* O que fazer:
1 - Copie da matéria sobre a reprise de Novo Mundo o trecho que começa em "RAFAEL CAMPOS/TV GLOBO" e termina em "Tempos do Imperador.".
2 - Segundo a matéria sobre a reprise de Novo Mundo, por que a Globo quer reavivar a memória do público sobre passagens históricas? Responda em uma a três frases.
3 - De acordo com a matéria sobre a reprise de Novo Mundo, quem interpretará Dom Pedro 2º na nova novela?

── Texto selecionado ──

NOVO MUNDO

Globo transforma reprise em Telecurso 2000 para evitar fiasco de trama histórica

RAFAEL CAMPOS/TV GLOBO

O ator Caio Castro com a farda da independência caracterizado como Dom Pedro 1º em cena de Novo Mundo

O ator Caio Castro em cena de Novo Mundo como o imperador Dom Pedro 1º: aulas de reforço

DANIEL FARAD - Publicado em 18/03/2020, às 05h19

Um dos bordões mais populares do Telecurso 2000 (1995-2014) cai como uma luva para descrever a reprise de Novo Mundo (2107) --que substitui Éramos Seis a partir do próximo dia 30. Ao fim das videoaulas, o público revia os principais conceitos assim que o narrador anunciava: "Se liga aí que é hora da revisão". Da mesma forma, a reapresentação do folhetim vai refrescar a cabeça das pessoas ao abordar os acontecimentos que antecedem Nos Tempos do Imperador.

Com a estreia adiada por conta da pandemia de coronavírus, a nova trama de Alessandro Marson e Thereza Falcão se passará cerca de 30 anos depois dos acontecimentos do da história anterior. O protagonista da nova produção, aliás, é o herdeiro de Dom Pedro 1º (Caio Castro) e Leopoldina (Letícia Colin).

Depois de duas décadas afastado das novelas, Selton Mello interpretará o Dom Pedro 2º de sua juventude até os últimos anos, quando já estará exilado na Europa após a proclamação da república no Brasil.

Nas primeiras chamadas da reapresentação, inclusive, a edição já deixou claro que os personagens de Caio Castro e Letícia Colin serão alçados aos papéis centrais. A mocinha original, Anna Millman (Isabelle Drummond), aparece de relance durante o comercial, enquanto o seu par romântico Joaquim (Chay Suede) sequer é citado.

Mais do que simplesmente aquecer o horário para a continuação de Novo Mundo, a emissora pretende realçar as memórias dos telespectadores sobre passagens históricas que serão importantes para a compreensão da próxima novela das seis. A chegada da família real portuguesa ao país em 1808, por exemplo, ganhou destaque nos primeiros teasers.

joão miguel junior/tv globo

Dom Pedro 1º (Caio Castro) e Leopoldina (Letícia Colin) em Novo Mundo: novela está de volta


Livros de história

O canal carioca quer evitar que o forte embasamento histórico de Nos Tempos do Imperador afaste o público, assim como aconteceu com Os Dias Eram Assim (2017). A novela de Angela Chaves e Alessandra Poggi encontrou dificuldades diante do pouco conhecimento dos telespectadores em relação à Ditadura Militar (1964-1985), ainda que o regime tenha acabado há apenas 35 anos.

───
── Dados extraídos ──

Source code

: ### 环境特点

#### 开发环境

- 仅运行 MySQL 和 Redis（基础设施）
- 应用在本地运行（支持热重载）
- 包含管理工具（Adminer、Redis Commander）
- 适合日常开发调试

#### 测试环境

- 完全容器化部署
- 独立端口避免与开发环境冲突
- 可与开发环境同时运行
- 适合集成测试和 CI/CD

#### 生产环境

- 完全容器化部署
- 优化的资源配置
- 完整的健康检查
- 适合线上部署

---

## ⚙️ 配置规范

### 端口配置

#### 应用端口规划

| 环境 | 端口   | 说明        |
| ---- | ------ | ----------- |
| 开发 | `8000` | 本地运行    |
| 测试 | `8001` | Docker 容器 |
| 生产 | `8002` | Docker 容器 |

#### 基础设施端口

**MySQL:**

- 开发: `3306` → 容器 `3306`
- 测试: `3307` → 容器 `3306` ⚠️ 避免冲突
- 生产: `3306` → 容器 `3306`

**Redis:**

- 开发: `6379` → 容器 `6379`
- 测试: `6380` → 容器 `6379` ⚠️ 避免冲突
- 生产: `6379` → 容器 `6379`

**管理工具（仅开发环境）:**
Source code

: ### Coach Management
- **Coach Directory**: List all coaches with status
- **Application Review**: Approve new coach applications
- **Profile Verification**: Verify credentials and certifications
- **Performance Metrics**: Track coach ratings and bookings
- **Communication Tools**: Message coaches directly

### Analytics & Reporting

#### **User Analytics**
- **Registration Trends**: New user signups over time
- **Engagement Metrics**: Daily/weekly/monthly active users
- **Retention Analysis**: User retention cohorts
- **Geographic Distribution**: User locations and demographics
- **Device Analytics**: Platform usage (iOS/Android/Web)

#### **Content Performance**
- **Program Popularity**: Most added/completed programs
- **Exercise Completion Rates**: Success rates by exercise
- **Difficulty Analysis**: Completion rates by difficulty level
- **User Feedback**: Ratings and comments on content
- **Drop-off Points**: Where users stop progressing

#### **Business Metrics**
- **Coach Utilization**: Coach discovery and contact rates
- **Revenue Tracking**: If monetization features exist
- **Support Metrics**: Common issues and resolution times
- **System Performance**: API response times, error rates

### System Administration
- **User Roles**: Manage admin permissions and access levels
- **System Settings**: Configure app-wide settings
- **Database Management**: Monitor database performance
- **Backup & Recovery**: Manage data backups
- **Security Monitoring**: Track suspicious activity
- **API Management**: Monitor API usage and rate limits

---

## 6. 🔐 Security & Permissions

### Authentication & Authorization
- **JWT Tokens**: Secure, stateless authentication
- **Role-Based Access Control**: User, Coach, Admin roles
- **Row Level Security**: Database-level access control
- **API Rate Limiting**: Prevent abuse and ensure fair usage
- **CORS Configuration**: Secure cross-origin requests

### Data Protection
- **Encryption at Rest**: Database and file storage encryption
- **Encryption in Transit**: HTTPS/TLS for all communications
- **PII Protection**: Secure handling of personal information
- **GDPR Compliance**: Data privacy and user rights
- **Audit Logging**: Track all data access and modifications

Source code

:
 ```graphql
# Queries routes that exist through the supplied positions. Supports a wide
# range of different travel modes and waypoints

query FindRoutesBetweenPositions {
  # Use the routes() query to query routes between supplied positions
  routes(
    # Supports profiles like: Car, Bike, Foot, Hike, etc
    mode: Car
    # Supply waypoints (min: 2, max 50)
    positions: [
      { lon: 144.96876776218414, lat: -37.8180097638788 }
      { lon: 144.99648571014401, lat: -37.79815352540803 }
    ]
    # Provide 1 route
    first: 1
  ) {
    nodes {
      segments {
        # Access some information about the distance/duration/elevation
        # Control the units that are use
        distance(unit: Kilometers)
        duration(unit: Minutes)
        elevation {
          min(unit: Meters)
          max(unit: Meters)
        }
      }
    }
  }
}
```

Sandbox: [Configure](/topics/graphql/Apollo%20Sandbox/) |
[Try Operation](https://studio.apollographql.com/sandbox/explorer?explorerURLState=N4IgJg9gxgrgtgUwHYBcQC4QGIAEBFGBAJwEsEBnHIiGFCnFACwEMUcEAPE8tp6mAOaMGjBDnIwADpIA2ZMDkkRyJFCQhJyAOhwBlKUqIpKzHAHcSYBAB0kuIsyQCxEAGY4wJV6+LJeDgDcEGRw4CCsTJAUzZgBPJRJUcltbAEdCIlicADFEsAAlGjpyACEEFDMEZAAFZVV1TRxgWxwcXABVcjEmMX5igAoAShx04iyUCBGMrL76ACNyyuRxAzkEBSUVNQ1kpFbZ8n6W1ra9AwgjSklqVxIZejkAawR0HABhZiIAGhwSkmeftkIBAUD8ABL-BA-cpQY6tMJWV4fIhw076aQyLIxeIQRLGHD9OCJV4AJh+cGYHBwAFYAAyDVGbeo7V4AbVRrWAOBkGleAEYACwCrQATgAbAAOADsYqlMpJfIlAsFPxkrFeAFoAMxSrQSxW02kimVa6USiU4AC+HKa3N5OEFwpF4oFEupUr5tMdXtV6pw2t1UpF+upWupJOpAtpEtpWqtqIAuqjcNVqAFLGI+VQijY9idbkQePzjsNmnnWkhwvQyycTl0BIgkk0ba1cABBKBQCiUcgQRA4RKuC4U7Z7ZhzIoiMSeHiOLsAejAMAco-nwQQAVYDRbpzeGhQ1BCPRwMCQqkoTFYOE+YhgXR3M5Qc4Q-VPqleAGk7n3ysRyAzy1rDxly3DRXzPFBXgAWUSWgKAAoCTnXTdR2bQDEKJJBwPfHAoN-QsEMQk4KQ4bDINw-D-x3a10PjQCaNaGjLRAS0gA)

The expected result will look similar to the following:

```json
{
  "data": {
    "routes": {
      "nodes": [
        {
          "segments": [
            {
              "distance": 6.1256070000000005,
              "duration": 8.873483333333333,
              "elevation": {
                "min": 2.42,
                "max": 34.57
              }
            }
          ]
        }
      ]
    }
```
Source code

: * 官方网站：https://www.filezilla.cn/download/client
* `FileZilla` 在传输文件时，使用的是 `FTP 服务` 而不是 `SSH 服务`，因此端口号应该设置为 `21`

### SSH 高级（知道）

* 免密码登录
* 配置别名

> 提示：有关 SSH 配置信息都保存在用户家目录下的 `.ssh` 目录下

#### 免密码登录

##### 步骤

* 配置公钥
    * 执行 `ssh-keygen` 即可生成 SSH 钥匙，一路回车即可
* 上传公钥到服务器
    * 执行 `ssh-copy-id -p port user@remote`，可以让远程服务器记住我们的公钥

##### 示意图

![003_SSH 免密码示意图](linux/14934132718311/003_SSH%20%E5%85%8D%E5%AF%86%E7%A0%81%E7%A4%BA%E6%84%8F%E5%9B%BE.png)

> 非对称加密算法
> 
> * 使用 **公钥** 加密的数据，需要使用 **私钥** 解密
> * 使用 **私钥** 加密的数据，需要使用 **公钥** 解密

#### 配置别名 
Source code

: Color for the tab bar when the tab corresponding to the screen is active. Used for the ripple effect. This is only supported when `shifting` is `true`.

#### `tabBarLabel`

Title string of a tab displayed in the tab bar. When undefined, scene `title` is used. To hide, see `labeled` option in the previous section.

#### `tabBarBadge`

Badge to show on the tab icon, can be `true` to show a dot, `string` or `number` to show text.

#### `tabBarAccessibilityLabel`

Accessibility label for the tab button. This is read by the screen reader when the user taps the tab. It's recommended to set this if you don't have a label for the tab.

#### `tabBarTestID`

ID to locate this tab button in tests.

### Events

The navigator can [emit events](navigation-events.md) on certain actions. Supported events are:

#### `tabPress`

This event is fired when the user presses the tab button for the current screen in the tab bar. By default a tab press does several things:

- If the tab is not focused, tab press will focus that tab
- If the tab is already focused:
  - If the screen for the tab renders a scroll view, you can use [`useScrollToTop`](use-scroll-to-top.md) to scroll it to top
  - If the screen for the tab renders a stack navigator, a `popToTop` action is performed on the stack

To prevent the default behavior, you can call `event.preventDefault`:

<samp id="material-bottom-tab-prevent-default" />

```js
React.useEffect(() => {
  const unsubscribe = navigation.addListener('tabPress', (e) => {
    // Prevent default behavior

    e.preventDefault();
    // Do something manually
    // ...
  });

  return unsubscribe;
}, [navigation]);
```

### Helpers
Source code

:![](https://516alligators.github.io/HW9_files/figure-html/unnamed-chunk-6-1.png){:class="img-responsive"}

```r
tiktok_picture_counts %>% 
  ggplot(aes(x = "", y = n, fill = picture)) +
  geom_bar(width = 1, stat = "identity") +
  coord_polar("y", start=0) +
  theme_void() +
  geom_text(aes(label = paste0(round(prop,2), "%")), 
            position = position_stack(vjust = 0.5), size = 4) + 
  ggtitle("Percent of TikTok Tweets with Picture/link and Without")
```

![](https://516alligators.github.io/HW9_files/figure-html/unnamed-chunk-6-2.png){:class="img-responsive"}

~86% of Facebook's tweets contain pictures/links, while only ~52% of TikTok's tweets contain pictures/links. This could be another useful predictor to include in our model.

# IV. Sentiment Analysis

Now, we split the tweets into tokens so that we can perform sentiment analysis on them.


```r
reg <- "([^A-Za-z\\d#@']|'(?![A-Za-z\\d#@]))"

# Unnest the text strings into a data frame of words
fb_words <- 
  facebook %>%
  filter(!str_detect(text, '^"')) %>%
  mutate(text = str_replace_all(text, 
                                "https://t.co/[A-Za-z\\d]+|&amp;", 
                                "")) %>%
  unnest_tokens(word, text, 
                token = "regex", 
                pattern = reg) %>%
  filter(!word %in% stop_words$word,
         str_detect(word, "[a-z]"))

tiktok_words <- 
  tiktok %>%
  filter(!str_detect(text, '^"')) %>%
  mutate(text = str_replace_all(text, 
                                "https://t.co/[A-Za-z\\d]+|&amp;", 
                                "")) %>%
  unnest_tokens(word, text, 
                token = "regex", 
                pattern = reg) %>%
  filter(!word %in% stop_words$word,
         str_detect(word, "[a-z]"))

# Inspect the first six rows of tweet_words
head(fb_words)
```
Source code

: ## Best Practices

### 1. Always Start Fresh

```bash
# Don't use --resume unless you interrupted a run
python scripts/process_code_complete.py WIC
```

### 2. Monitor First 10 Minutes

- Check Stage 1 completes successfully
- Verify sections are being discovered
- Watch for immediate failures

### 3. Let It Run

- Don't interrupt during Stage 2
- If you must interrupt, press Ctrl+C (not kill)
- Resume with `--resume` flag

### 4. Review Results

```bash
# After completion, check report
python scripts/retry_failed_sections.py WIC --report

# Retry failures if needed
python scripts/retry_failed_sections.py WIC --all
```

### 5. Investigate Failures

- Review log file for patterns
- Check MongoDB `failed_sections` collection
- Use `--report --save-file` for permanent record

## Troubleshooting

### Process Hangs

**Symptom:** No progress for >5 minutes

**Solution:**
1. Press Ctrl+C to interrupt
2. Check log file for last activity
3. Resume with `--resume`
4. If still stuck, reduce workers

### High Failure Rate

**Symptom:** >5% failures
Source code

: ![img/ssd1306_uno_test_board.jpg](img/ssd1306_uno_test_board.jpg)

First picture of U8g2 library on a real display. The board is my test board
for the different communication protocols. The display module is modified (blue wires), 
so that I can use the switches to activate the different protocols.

───

* Respostas:
1 -
RAFAEL CAMPOS/TV GLOBO

O ator Caio Castro com a farda da independência caracterizado como Dom Pedro 1º em cena de Novo Mundo

O ator Caio Castro em cena de Novo Mundo como o imperador Dom Pedro 1º: aulas de reforço

DANIEL FARAD - Publicado em 18/03/2020, às 05h19

Um dos bordões mais populares do Telecurso 2000 (1995-2014) cai como uma luva para descrever a reprise de Novo Mundo (2107) --que substitui Éramos Seis a partir do próximo dia 30. Ao fim das videoaulas, o público revia os principais conceitos assim que o narrador anunciava: "Se liga aí que é hora da revisão". Da mesma forma, a reapresentação do folhetim vai refrescar a cabeça das pessoas ao abordar os acontecimentos que antecedem Nos Tempos do Imperador.

2 - A emissora quer evitar que o forte embasamento histórico de Nos Tempos do Imperador afaste o público. Foi o que aconteceu com Os Dias Eram Assim, que encontrou dificuldades diante do pouco conhecimento dos telespectadores sobre a Ditadura Militar. Por isso, a reprise deve destacar acontecimentos importantes para a compreensão da próxima novela das seis.

3 - Selton Mello.